# BRIEF
Write the entries below out again in full. Match every character.

# Stored data entries
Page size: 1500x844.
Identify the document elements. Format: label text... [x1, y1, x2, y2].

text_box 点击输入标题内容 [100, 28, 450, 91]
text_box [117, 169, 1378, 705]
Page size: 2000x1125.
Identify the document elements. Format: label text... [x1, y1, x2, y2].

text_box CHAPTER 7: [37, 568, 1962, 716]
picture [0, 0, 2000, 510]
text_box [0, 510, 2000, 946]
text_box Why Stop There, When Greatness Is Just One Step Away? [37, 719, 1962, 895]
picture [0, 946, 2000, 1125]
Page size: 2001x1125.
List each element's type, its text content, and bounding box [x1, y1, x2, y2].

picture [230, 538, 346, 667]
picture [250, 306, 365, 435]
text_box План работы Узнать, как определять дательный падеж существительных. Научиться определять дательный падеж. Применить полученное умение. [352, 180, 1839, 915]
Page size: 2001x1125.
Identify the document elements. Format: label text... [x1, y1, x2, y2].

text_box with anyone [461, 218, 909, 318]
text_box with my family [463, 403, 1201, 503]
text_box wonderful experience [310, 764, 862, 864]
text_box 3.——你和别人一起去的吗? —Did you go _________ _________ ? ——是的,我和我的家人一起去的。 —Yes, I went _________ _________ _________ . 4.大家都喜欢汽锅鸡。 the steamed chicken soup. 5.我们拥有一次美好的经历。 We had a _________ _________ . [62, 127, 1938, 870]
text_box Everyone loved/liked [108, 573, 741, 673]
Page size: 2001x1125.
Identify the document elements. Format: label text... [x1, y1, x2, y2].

# WRITTEN SOLUTION
Page size: 1500x844.
Identify the document elements. Format: label text... [x1, y1, x2, y2].

text_box 点击输入标题内容 [100, 28, 450, 91]
text_box [117, 169, 1378, 705]
Page size: 2000x1125.
Identify the document elements. Format: label text... [x1, y1, x2, y2].

text_box CHAPTER 7: [37, 568, 1962, 716]
picture [0, 0, 2000, 510]
text_box [0, 510, 2000, 946]
text_box Why Stop There, When Greatness Is Just One Step Away? [37, 719, 1962, 895]
picture [0, 946, 2000, 1125]
Page size: 2001x1125.
List each element's type, its text content, and bounding box [x1, y1, x2, y2].

picture [230, 538, 346, 667]
picture [250, 306, 365, 435]
text_box План работы Узнать, как определять дательный падеж существительных. Научиться определять дательный падеж. Применить полученное умение. [352, 180, 1839, 915]
Page size: 2001x1125.
Identify the document elements. Format: label text... [x1, y1, x2, y2].

text_box with anyone [461, 218, 909, 318]
text_box with my family [463, 403, 1201, 503]
text_box wonderful experience [310, 764, 862, 864]
text_box 3.——你和别人一起去的吗? —Did you go _________ _________ ? ——是的,我和我的家人一起去的。 —Yes, I went _________ _________ _________ . 4.大家都喜欢汽锅鸡。 the steamed chicken soup. 5.我们拥有一次美好的经历。 We had a _________ _________ . [62, 127, 1938, 870]
text_box Everyone loved/liked [108, 573, 741, 673]
Page size: 2001x1125.
Identify the document elements. Format: label text... [x1, y1, x2, y2].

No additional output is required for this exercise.